Iolete contou que o tempo integral também era muito importante para o aprendizado de sua filha. “Lá ela fazia balé, educação física, digitação. Era muito bom pra ela. E na escola que ela estudava nunca faltou merenda”, contou.

A diretora da Escola Estadual Presidente Costa e Silva, em Minas Novas, no Vale do Jequitinhonha, Marília Sena Chagas Camargos, disse que veio participar da audiência pública para solicitar à secretária que os alunos da unidade que ela dirige “possam continuar tendo esse atendimento do tempo integral”. “É do conhecimento de todos que o Vale do Jequitinhonha é uma região muito pobre, e as nossas crianças necessitam muito desse momento. Não só para ajudar as famílias, para poderem trabalhar, mas também na formação deles mesmo”, disse.

A diretora contou que 2018 foi um ano difícil, mas que, em razão de uma parceria com as Irmãs Salesianas, ela conseguiu manter os serviços. Marília contou que, se fosse contar apenas com o dinheiro do Estado, a situação seria ainda pior. “Realmente, no ano passado nós tivemos um recurso mais restrito, mas, com essa parceria, nós conseguimos levar adiante”, afirmou.

Manifestação

Queixa. O Sindicato Único dos Trabalhadores em Educação de Minas Gerais (Sind-UTE) fará um ato contra a medida que será adotada, na manhã desta quinta-feira (11), na Cidade Administrativa de Minas Gerais.

Deputada defende que escola integral se torne lei estadual

A deputada estadual e presidente da Comissão de Educação, Ciência e Tecnologia da Assembleia, Beatriz Cerqueira (PT), contou que, com a divulgação da medida, a ser adotada nas escolas de ensino fundamental integral, que diminuirá a abrangência do programa, vai organizar, com os parlamentares que são contra a redução, um projeto de lei para tornar o tempo integral obrigatório.

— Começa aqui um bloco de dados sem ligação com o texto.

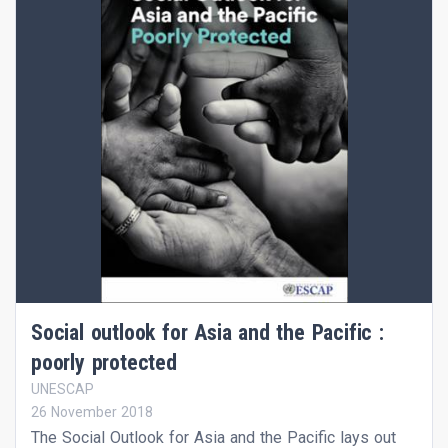
Social outlook for Asia and the Pacific :
poorly protected
UNESCAP
26 November 2018
The Social Outlook for Asia and the Pacific lays out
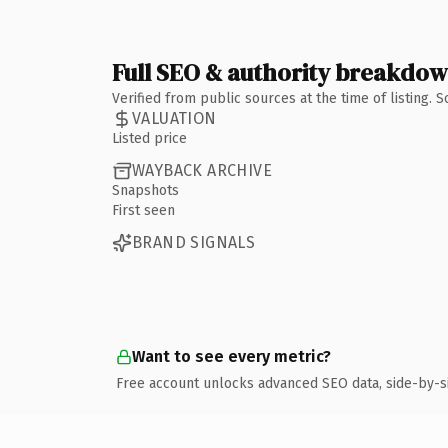
Full SEO & authority breakdo
Verified from public sources at the time of listing.
VALUATION
Listed price
WAYBACK ARCHIVE
Snapshots
First seen
BRAND SIGNALS
Want to see every metric?
Free account unlocks advanced SEO data, side-by-s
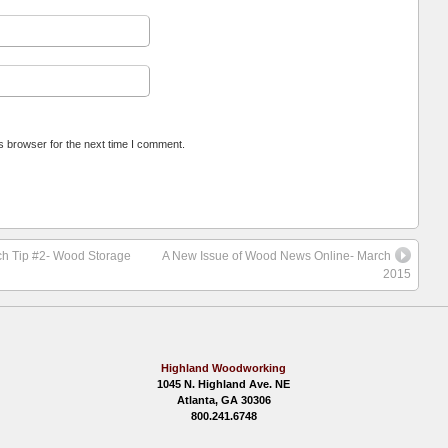
s browser for the next time I comment.
rch Tip #2- Wood Storage
A New Issue of Wood News Online- March
2015
Highland Woodworking
1045 N. Highland Ave. NE
Atlanta, GA 30306
800.241.6748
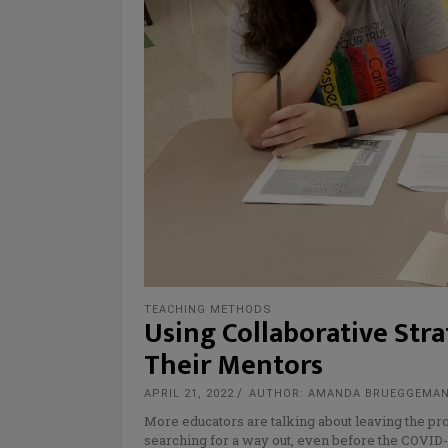
TEACHING METHODS
Using Collaborative Str
Their Mentors
APRIL 21, 2022
AUTHOR: AMANDA BRUEGGEMA
More educators are talking about leaving the pr
searching for a way out, even before the COVID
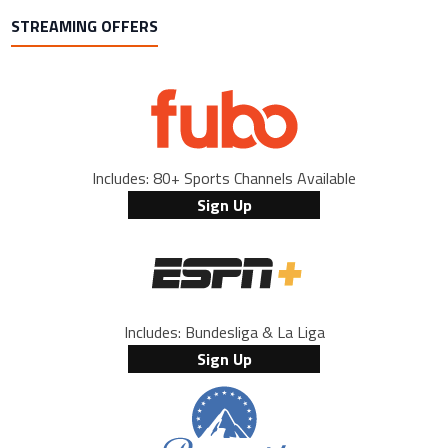
STREAMING OFFERS
Includes: 80+ Sports Channels Available
Sign Up
Includes: Bundesliga & La Liga
Sign Up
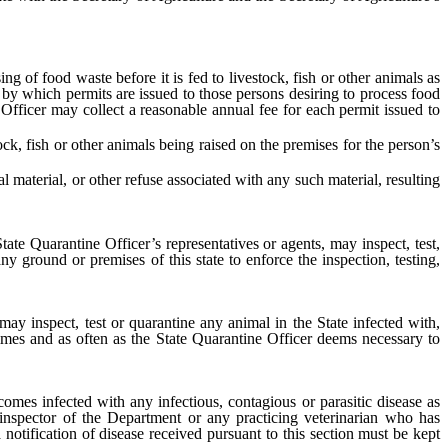
of food waste before it is fed to livestock, fish or other animals as
e by which permits are issued to those persons desiring to process food
 Officer may collect a reasonable annual fee for each permit issued to
, fish or other animals being raised on the premises for the person’s
aterial, or other refuse associated with any such material, resulting
tate Quarantine Officer’s representatives or agents, may inspect, test,
 ground or premises of this state to enforce the inspection, testing,
ay inspect, test or quarantine any animal in the State infected with,
times and as often as the State Quarantine Officer deems necessary to
omes infected with any infectious, contagious or parasitic disease as
 inspector of the Department or any practicing veterinarian who has
a notification of disease received pursuant to this section must be kept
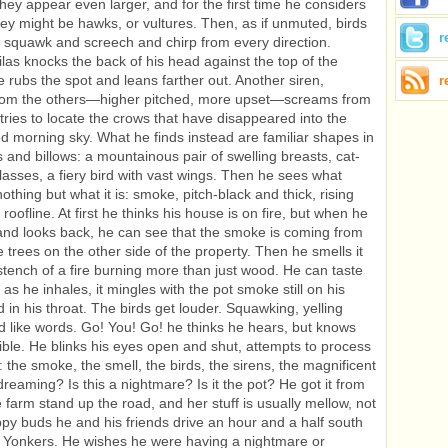
they appear even larger, and for the first time he considers
ey might be hawks, or vultures. Then, as if unmuted, birds
r
ds squawk and screech and chirp from every direction.
Silas knocks the back of his head against the top of the
 rubs the spot and leans farther out. Another siren,
r
 from the others—higher pitched, more upset—screams from
 tries to locate the crows that have disappeared into the
d morning sky. What he finds instead are familiar shapes in
s and billows: a mountainous pair of swelling breasts, cat-
asses, a fiery bird with vast wings. Then he sees what
nothing but what it is: smoke, pitch-black and thick, rising
roofline. At first he thinks his house is on fire, but when he
and looks back, he can see that the smoke is coming from
 trees on the other side of the property. Then he smells it
stench of a fire burning more than just wood. He can taste
d as he inhales, it mingles with the pot smoke still on his
 in his throat. The birds get louder. Squawking, yelling
 like words. Go! You! Go! he thinks he hears, but knows
sible. He blinks his eyes open and shut, attempts to process
: the smoke, the smell, the birds, the sirens, the magnificent
dreaming? Is this a nightmare? Is it the pot? He got it from
e farm stand up the road, and her stuff is usually mellow, not
rippy buds he and his friends drive an hour and a half south
n Yonkers. He wishes he were having a nightmare or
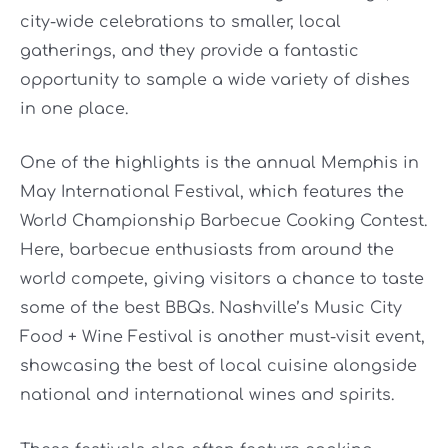
city-wide celebrations to smaller, local
gatherings, and they provide a fantastic
opportunity to sample a wide variety of dishes
in one place.
One of the highlights is the annual Memphis in
May International Festival, which features the
World Championship Barbecue Cooking Contest.
Here, barbecue enthusiasts from around the
world compete, giving visitors a chance to taste
some of the best BBQs. Nashville’s Music City
Food + Wine Festival is another must-visit event,
showcasing the best of local cuisine alongside
national and international wines and spirits.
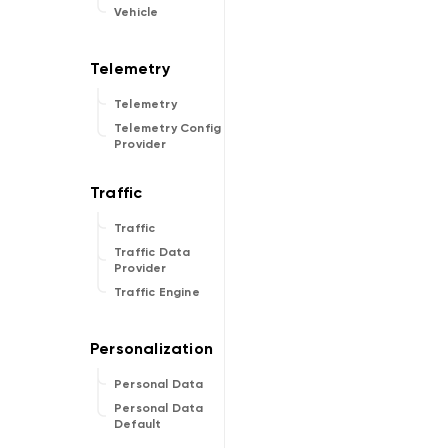
Vehicle
Telemetry
Telemetry Config
Provider
Traffic
Traffic Data
Provider
Traffic Engine
Personal Data
Personal Data
Default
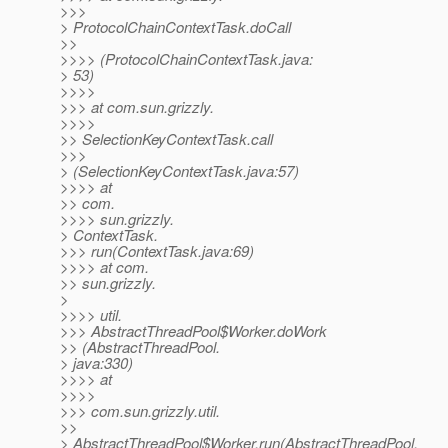
>>>
> ProtocolChainContextTask.doCall
>>
>>>> (ProtocolChainContextTask.java:
> 53)
>>>>
>>> at com.sun.grizzly.
>>>>
>> SelectionKeyContextTask.call
>>>
> (SelectionKeyContextTask.java:57)
>>>> at
>> com.
>>>> sun.grizzly.
> ContextTask.
>>> run(ContextTask.java:69)
>>>> at com.
>> sun.grizzly.
>
>>>> util.
>>> AbstractThreadPool$Worker.doWork
>> (AbstractThreadPool.
> java:330)
>>>> at
>>>>
>>> com.sun.grizzly.util.
>>
> AbstractThreadPool$Worker.run(AbstractThreadPool.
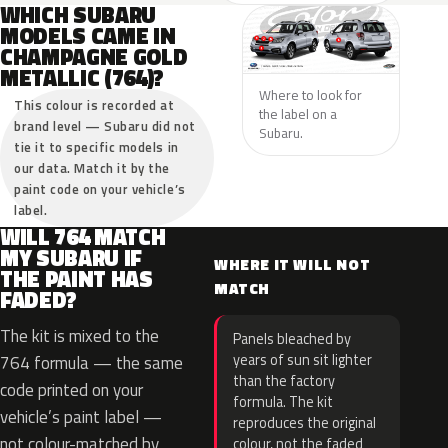
WHICH SUBARU
MODELS CAME IN
CHAMPAGNE GOLD
METALLIC (764)?
Where to look for
This colour is recorded at
the label on a
brand level — Subaru did not
Subaru.
tie it to specific models in
our data. Match it by the
paint code on your vehicle’s
label.
WILL 764 MATCH
MY SUBARU IF
WHERE IT WILL NOT
THE PAINT HAS
MATCH
FADED?
The kit is mixed to the
Panels bleached by
years of sun sit lighter
764 formula — the same
than the factory
code printed on your
formula. The kit
vehicle’s paint label —
reproduces the original
not colour-matched by
colour, not the faded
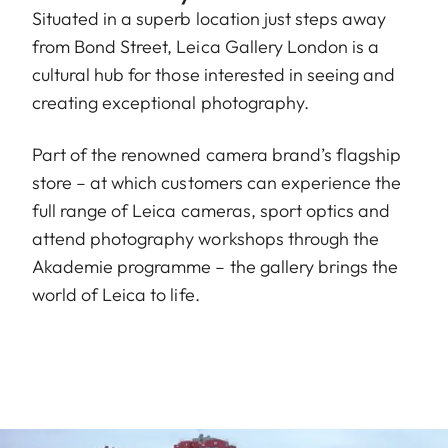
Situated in a superb location just steps away
from Bond Street, Leica Gallery London is a
cultural hub for those interested in seeing and
creating exceptional photography.
Part of the renowned camera brand’s flagship
store – at which customers can experience the
full range of Leica cameras, sport optics and
attend photography workshops through the
Akademie programme – the gallery brings the
world of Leica to life.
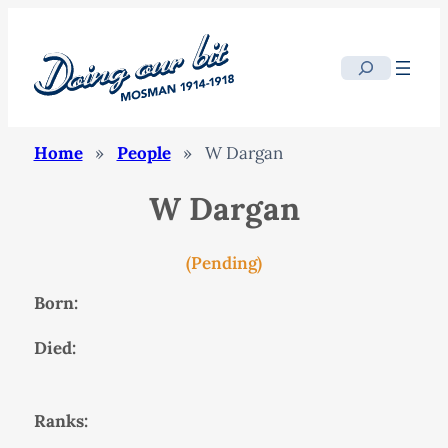
Search
Home
»
People
»
W Dargan
W Dargan
(Pending)
Born:
Died:
Ranks:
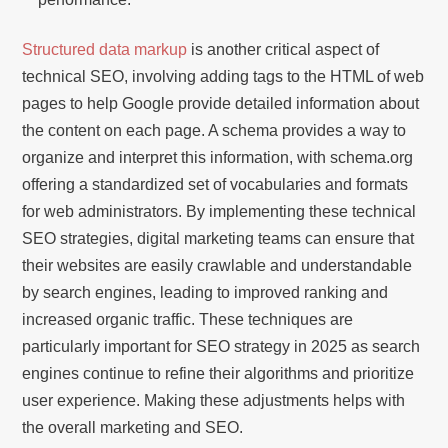
Structured data markup
is another critical aspect of
technical SEO, involving adding tags to the HTML of web
pages to help Google provide detailed information about
the content on each page. A schema provides a way to
organize and interpret this information, with schema.org
offering a standardized set of vocabularies and formats
for web administrators. By implementing these technical
SEO strategies, digital marketing teams can ensure that
their websites are easily crawlable and understandable
by search engines, leading to improved ranking and
increased organic traffic. These techniques are
particularly important for SEO strategy in 2025 as search
engines continue to refine their algorithms and prioritize
user experience. Making these adjustments helps with
the overall marketing and SEO.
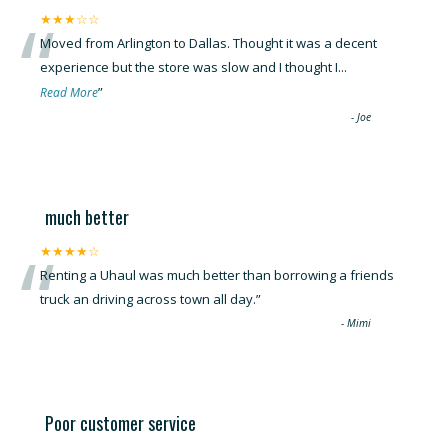
“
★★★☆☆
Moved from Arlington to Dallas. Thought it was a decent
experience but the store was slow and I thought I
...
”
Read More
-
Joe
much better
“
★★★★☆
Renting a Uhaul was much better than borrowing a friends
truck an driving across town all day.
”
-
Mimi
Poor customer service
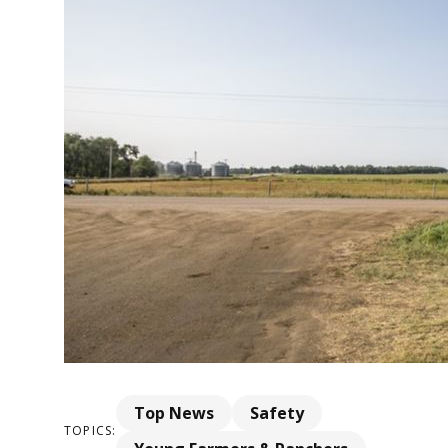
Top News
Safety
TOPICS:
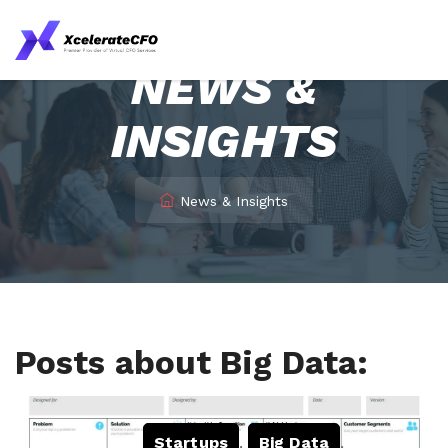
NEWS &
INSIGHTS
News & Insights
Posts about Big Data:
Startups
,
Big Data
,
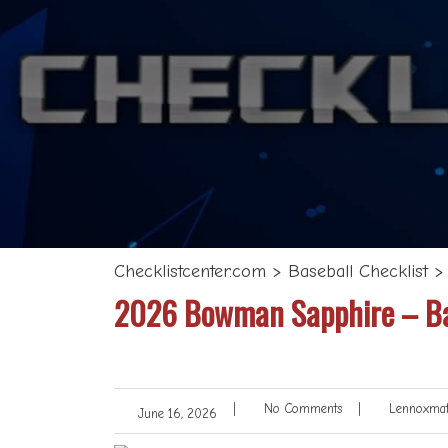
Checklistcenter.com
>
Baseball Checklist
2026 Bowman Sapphire – Bas
|
No Comments
|
Lennoxmat
June 16, 2026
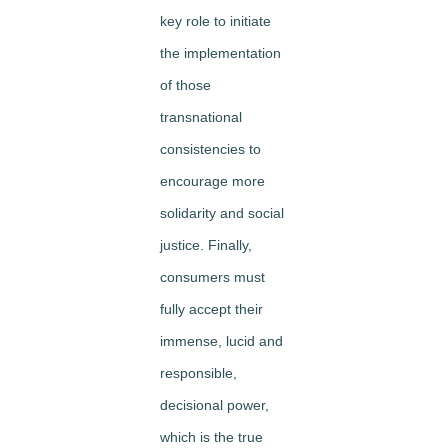
key role to initiate
the implementation
of those
transnational
consistencies to
encourage more
solidarity and social
justice. Finally,
consumers must
fully accept their
immense, lucid and
responsible,
decisional power,
which is the true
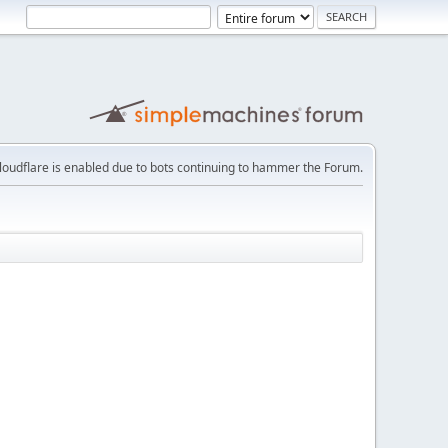
loudflare is enabled due to bots continuing to hammer the Forum.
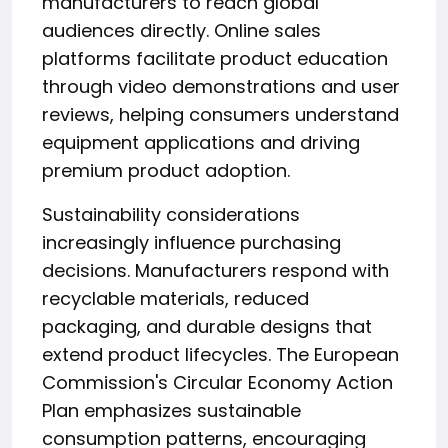
manufacturers to reach global
audiences directly. Online sales
platforms facilitate product education
through video demonstrations and user
reviews, helping consumers understand
equipment applications and driving
premium product adoption.
Sustainability considerations
increasingly influence purchasing
decisions. Manufacturers respond with
recyclable materials, reduced
packaging, and durable designs that
extend product lifecycles. The European
Commission's Circular Economy Action
Plan emphasizes sustainable
consumption patterns, encouraging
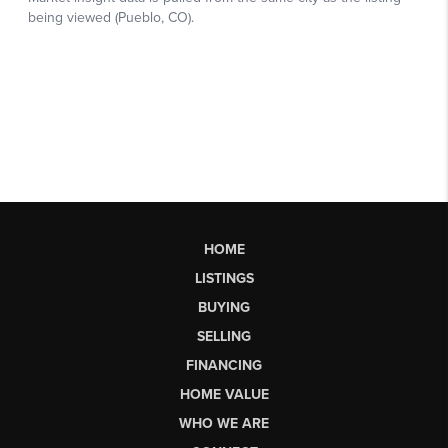
HOME
LISTINGS
BUYING
SELLING
FINANCING
HOME VALUE
WHO WE ARE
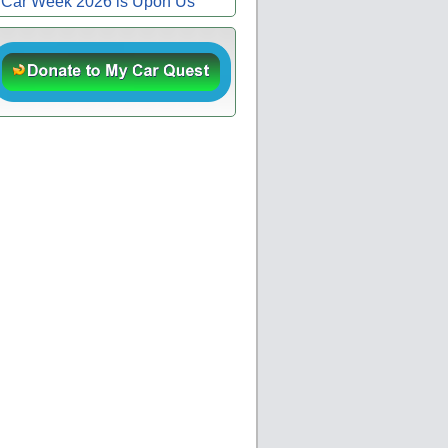
Car Week 2026 is Upon Us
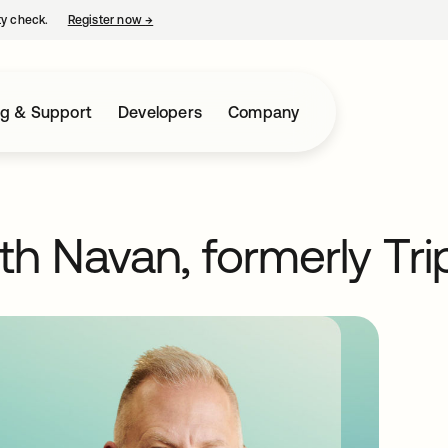
ty check.
Register now
→
opens in a new tab
ng & Support
Developers
Company
th Navan, formerly Tri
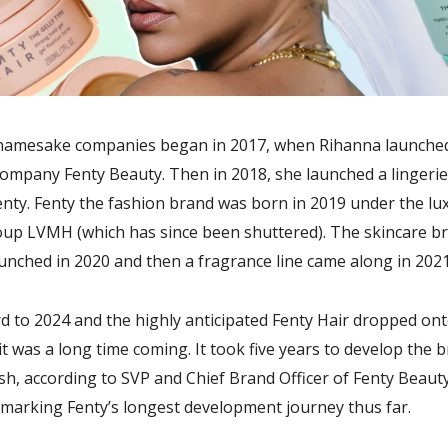
namesake companies began in 2017, when Rihanna launche
ompany Fenty Beauty. Then in 2018, she launched a lingerie
nty. Fenty the fashion brand was born in 2019 under the lu
oup LVMH (which has since been shuttered). The skincare b
unched in 2020 and then a fragrance line came along in 2021
d to 2024 and the highly anticipated Fenty Hair dropped ont
it was a long time coming. It took five years to develop the 
nish, according to SVP and Chief Brand Officer of Fenty Beau
 marking Fenty’s longest development journey thus far.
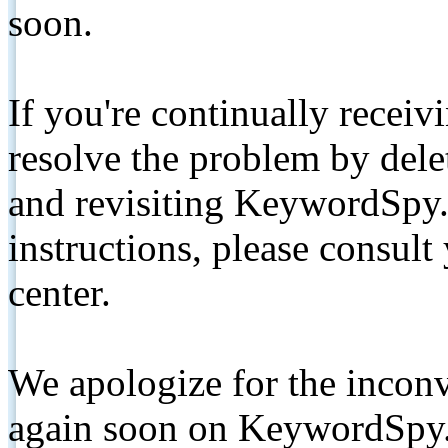
soon.
If you're continually receiv
resolve the problem by de
and revisiting KeywordSpy.
instructions, please consult
center.
We apologize for the inconv
again soon on KeywordSpy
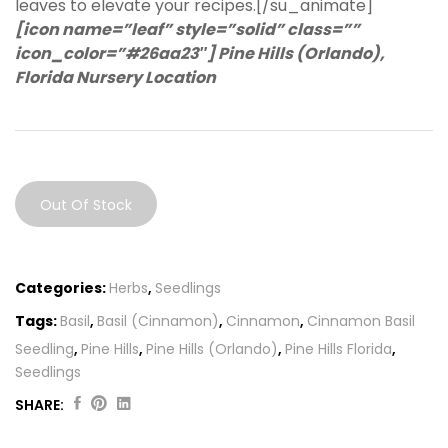
leaves to elevate your recipes.[/su_animate]
[icon name=”leaf” style=”solid” class=””
icon_color=”#26aa23″] Pine Hills (Orlando),
Florida Nursery Location
Out Of Stock
Categories:
Herbs
,
Seedlings
Tags:
Basil
,
Basil (Cinnamon)
,
Cinnamon
,
Cinnamon Basil
Seedling
,
Pine Hills
,
Pine Hills (Orlando)
,
Pine Hills Florida
,
Seedlings
SHARE:
Original
Current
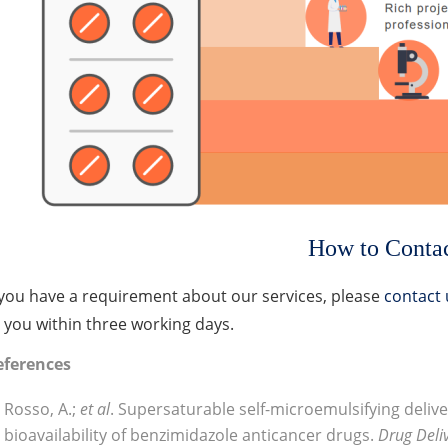
How to Conta
 you have a requirement about our services, please
contact 
 you within three working days.
eferences
Rosso, A.;
et al
. Supersaturable self-microemulsifying deli
bioavailability of benzimidazole anticancer drugs.
Drug Deli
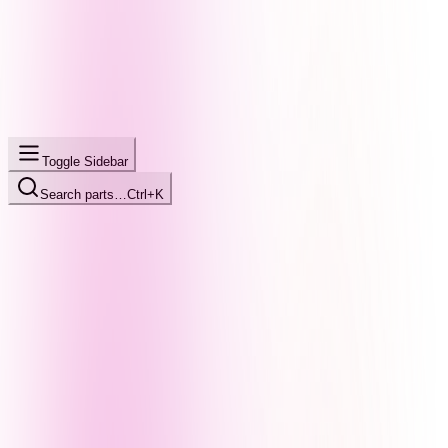
Toggle Sidebar
Search parts…
Ctrl+K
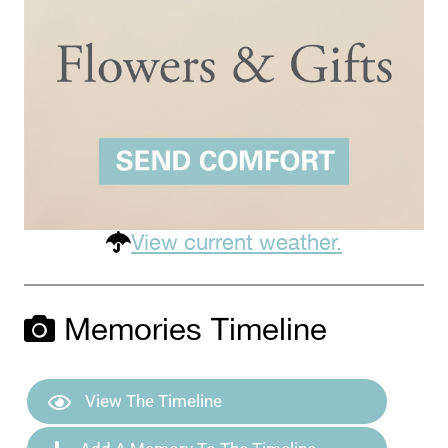
View current weather.
Memories Timeline
View The Timeline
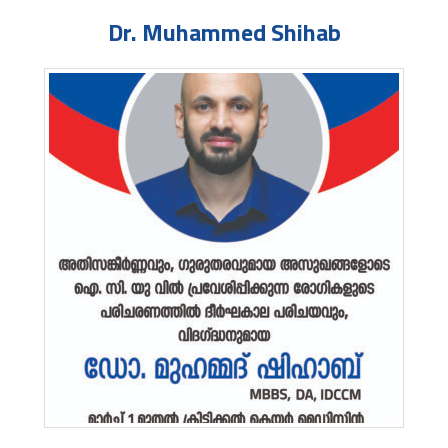
Dr. Muhammed Shihab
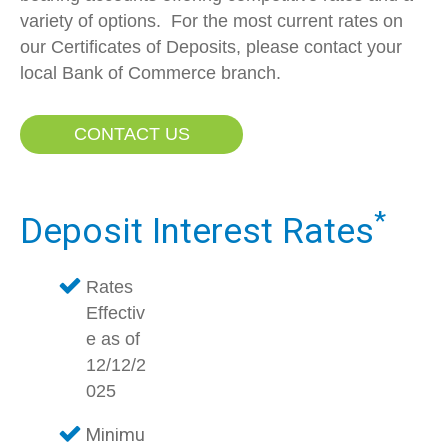
variety of options. For the most current rates on
our Certificates of Deposits, please contact your
local Bank of Commerce branch.
CONTACT US
*
Deposit Interest Rates
Rates
Effectiv
e as of
12/12/2
025
Minimu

“Nós apresentaremos um projeto de lei de forma coletiva, com vários deputados assinando, para instituir a escola integral como lei estadual. Se nós formos pesquisar, nós temos um plano estadual de educação que determina metas para a escola de tempo integral, e isso não foi dito. Há resoluções do Ministério da Educação (MEC), há normas estaduais e nacionais que estabelecem a escola de tempo integral. O que nós não vamos aceitar é só discutir corte. Corte deveria ser discutido em outra comissão”, declarou a deputada.